→ EXERCISE
How many lines of the material below contain the string "Needs"? Reply with the number alone.

→ Dataset entries

--- START ---

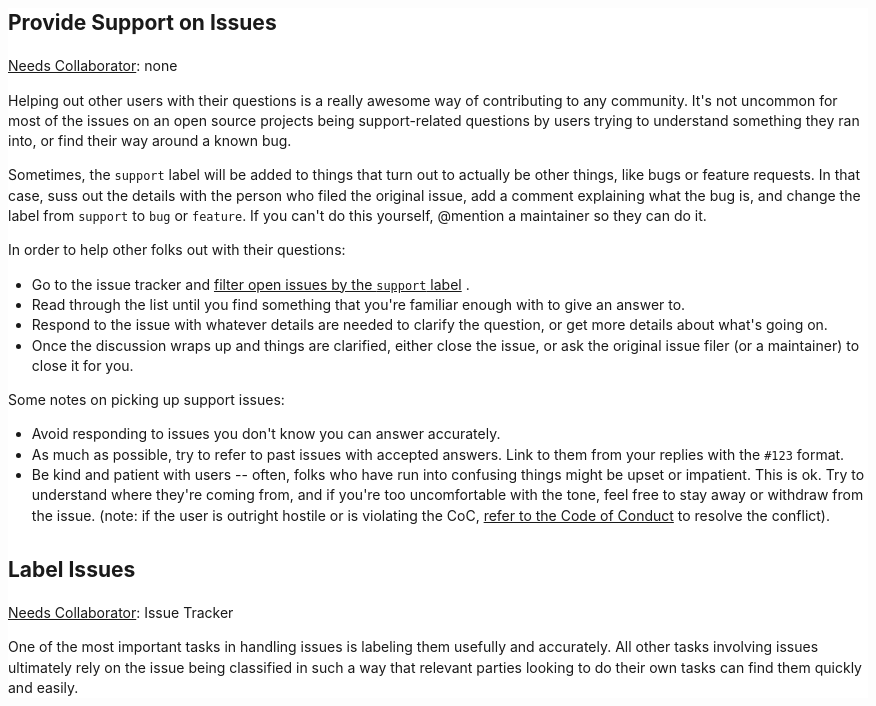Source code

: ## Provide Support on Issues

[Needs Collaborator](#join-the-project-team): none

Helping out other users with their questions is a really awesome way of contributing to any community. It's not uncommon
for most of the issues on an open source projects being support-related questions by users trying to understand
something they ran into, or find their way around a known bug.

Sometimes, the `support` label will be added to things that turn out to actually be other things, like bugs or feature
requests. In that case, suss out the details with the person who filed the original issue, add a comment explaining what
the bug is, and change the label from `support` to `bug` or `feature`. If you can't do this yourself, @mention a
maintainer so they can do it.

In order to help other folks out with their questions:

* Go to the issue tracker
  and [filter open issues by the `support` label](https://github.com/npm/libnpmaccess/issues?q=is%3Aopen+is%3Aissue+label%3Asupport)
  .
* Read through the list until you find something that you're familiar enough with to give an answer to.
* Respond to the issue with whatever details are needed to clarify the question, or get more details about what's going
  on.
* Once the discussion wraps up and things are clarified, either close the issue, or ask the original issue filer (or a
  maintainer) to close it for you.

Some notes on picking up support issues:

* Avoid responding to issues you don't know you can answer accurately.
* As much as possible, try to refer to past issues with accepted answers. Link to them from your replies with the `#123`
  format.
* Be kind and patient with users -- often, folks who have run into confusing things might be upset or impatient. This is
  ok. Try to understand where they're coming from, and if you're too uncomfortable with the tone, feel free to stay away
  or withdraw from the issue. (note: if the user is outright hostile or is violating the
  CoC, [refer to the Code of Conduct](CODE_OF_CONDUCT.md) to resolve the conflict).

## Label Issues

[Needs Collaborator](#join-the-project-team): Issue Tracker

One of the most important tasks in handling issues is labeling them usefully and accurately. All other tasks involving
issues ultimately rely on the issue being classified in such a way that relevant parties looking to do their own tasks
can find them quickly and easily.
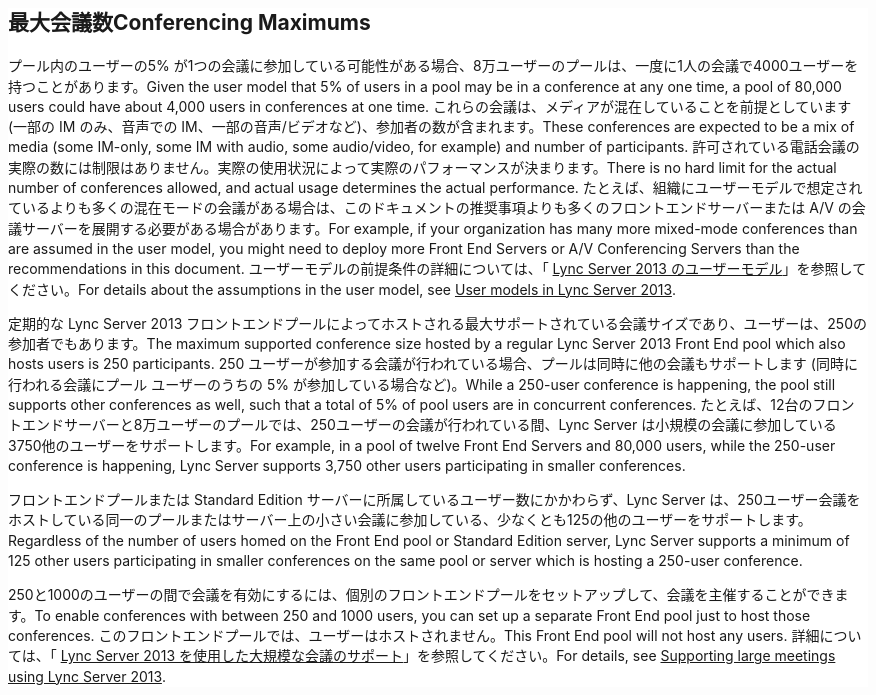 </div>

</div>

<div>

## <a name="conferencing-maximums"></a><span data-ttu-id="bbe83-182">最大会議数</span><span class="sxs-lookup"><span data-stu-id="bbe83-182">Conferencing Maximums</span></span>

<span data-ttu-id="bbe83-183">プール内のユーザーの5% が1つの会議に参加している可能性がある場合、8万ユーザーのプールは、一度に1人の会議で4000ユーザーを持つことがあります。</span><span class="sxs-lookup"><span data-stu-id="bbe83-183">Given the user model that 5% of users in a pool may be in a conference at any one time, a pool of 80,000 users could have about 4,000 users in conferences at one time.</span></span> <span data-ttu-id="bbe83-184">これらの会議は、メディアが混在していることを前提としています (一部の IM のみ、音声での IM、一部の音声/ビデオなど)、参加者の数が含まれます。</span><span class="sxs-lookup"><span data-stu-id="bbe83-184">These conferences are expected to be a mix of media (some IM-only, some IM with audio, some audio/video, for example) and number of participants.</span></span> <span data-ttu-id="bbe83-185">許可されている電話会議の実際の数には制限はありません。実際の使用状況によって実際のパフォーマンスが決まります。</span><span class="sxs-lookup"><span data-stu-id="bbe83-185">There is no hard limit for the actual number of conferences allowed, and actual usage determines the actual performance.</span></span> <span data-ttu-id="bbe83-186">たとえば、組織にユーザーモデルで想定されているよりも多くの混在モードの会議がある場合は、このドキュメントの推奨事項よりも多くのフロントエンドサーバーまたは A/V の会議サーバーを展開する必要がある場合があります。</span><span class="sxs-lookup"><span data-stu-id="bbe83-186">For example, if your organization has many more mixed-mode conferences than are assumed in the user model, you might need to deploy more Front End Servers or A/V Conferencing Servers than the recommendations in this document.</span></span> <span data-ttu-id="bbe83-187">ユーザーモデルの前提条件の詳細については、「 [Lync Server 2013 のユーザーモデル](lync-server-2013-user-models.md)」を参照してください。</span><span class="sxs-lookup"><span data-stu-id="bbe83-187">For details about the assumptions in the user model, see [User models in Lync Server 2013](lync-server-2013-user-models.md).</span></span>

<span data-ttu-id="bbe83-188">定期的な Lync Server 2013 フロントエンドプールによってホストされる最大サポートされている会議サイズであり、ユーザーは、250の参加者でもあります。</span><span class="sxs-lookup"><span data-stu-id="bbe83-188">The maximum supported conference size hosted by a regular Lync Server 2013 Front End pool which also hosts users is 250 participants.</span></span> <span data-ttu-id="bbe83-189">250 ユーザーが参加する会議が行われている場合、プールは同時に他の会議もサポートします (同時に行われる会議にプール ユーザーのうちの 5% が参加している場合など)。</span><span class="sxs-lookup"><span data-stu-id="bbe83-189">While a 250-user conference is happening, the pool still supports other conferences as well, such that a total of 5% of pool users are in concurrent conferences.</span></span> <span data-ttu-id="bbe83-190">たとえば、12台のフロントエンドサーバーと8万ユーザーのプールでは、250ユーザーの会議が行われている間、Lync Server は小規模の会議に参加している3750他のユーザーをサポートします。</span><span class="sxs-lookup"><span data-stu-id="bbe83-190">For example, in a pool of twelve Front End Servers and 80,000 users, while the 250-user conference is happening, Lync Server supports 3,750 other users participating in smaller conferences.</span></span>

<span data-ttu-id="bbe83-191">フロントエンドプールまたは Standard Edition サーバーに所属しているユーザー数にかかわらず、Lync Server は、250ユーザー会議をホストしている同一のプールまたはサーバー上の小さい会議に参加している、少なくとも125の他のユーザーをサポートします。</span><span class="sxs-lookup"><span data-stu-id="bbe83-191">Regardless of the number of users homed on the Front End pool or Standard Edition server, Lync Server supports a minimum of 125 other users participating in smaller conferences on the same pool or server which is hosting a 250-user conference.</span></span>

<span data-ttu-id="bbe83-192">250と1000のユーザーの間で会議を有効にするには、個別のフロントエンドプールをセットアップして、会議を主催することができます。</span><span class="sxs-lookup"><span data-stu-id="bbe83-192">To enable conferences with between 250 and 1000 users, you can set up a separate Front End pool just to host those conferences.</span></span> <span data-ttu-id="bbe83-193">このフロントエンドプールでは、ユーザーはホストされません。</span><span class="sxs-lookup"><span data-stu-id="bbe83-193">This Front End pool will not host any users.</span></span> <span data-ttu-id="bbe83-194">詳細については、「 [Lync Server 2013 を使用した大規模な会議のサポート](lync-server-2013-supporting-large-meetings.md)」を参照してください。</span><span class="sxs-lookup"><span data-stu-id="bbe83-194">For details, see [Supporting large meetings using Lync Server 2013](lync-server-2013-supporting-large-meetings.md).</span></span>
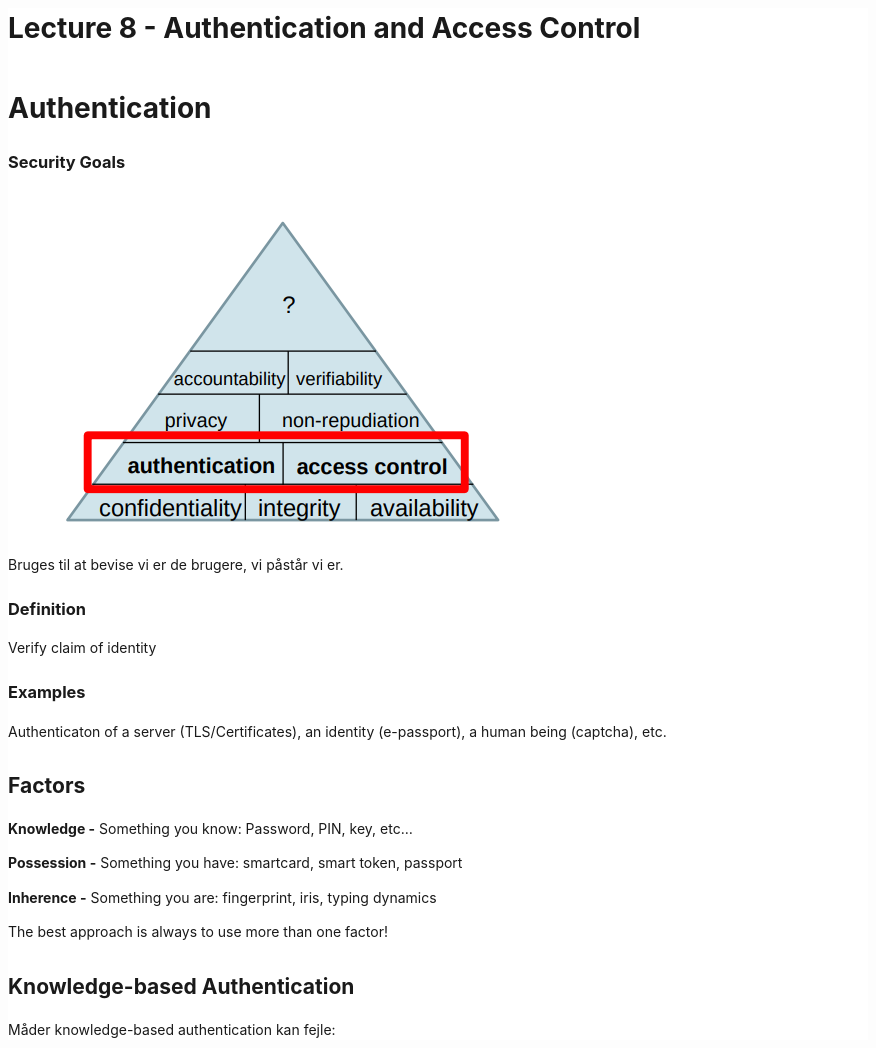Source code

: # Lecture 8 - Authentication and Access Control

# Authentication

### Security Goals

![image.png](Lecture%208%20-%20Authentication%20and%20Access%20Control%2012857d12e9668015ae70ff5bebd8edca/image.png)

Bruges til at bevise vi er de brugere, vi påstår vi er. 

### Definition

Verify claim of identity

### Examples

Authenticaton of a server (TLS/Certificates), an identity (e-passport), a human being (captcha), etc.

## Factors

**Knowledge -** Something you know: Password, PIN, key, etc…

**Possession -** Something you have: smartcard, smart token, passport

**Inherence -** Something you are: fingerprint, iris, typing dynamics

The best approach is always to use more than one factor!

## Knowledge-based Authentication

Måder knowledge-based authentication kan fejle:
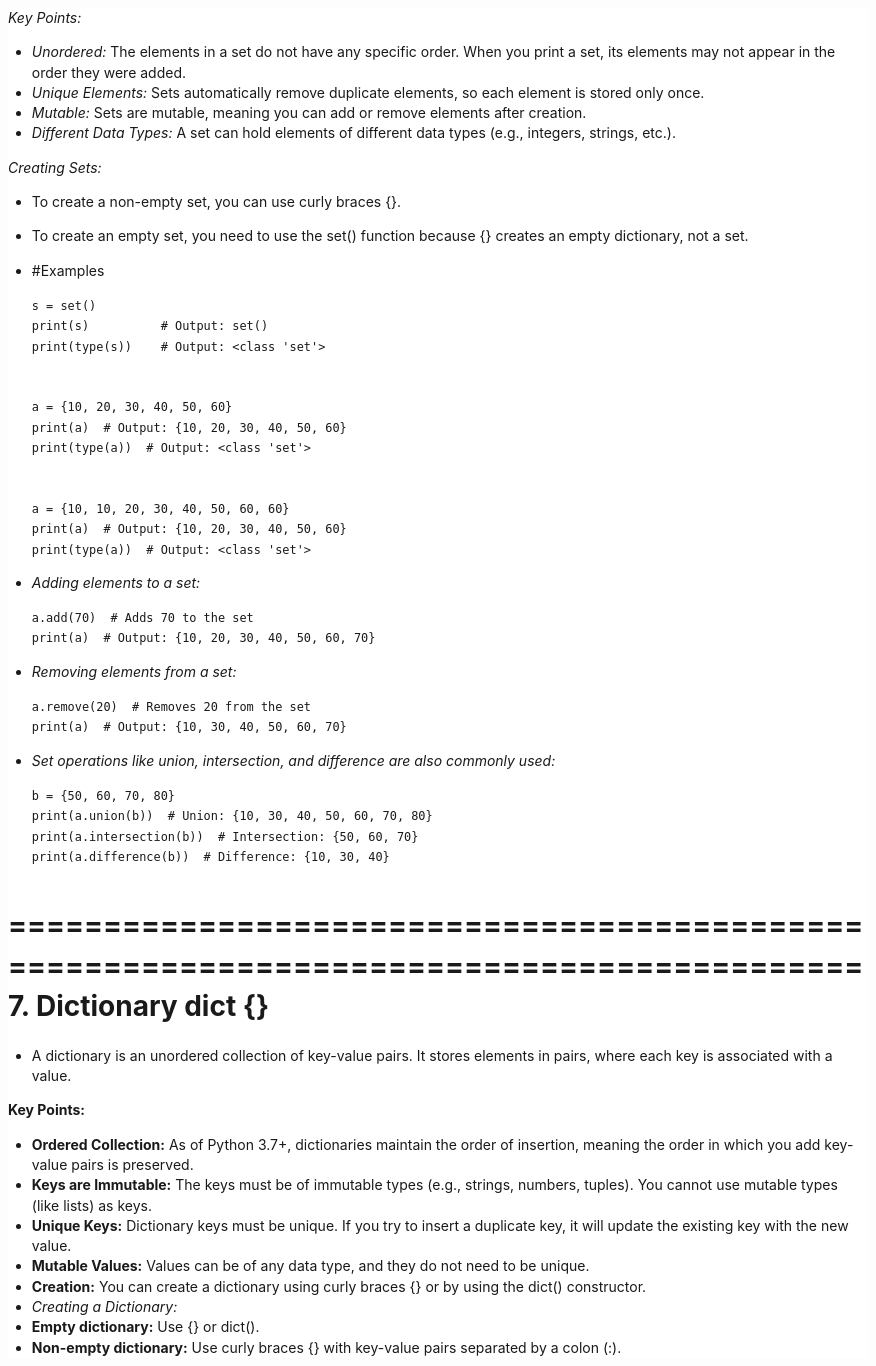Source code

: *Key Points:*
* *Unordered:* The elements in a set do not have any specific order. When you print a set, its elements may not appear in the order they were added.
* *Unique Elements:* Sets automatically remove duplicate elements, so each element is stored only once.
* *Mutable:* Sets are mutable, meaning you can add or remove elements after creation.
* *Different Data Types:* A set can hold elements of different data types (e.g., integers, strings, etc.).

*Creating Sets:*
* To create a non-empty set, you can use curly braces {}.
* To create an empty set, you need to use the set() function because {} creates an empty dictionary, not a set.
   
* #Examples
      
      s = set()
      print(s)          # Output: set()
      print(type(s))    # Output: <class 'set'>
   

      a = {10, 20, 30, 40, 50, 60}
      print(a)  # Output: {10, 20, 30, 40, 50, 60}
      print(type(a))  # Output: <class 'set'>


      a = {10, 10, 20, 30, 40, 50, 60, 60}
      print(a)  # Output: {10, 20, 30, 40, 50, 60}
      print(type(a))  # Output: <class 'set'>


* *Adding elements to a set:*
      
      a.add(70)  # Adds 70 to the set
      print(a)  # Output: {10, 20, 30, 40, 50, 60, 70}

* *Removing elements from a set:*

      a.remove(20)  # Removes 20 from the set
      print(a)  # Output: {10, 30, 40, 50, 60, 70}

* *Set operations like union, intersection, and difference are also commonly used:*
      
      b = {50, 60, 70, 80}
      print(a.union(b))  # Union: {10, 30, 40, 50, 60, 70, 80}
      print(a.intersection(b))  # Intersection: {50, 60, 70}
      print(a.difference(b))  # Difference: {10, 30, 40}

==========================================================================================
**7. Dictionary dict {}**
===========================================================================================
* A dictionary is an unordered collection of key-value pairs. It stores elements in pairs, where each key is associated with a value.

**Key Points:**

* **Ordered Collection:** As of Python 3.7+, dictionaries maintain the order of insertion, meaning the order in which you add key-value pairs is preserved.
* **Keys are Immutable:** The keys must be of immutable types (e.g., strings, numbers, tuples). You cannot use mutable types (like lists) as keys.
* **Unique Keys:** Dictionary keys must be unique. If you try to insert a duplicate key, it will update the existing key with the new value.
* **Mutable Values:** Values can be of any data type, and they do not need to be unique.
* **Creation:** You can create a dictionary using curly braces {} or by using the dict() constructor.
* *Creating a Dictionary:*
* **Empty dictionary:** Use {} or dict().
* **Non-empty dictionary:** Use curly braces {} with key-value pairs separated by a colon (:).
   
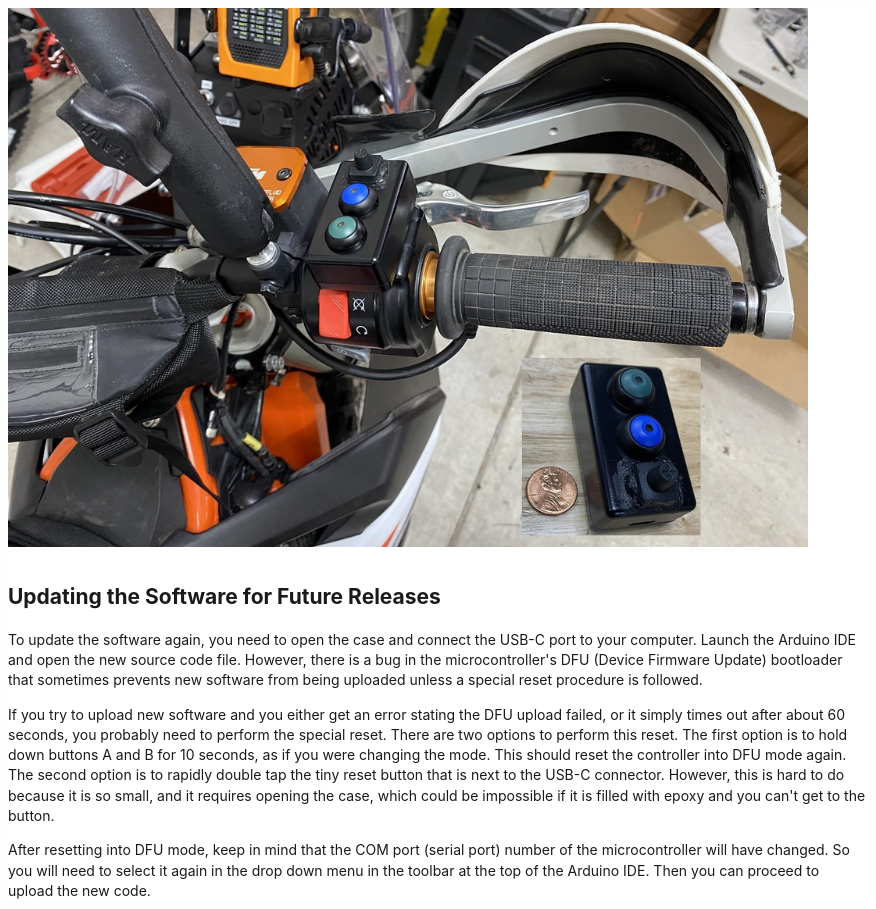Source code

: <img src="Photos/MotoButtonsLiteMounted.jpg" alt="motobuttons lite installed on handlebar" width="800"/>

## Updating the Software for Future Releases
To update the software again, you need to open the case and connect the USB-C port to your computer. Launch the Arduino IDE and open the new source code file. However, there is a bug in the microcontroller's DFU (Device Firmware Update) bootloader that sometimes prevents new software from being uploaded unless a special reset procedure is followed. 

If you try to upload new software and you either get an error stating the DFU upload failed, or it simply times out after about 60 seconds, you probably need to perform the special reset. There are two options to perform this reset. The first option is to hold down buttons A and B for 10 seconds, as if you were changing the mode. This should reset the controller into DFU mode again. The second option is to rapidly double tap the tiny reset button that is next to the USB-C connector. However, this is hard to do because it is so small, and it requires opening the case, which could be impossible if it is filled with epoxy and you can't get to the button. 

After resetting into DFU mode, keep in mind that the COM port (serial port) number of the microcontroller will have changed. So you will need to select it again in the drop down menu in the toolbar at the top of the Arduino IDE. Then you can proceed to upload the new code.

--- END ---

→ EXERCISE ANSWER
2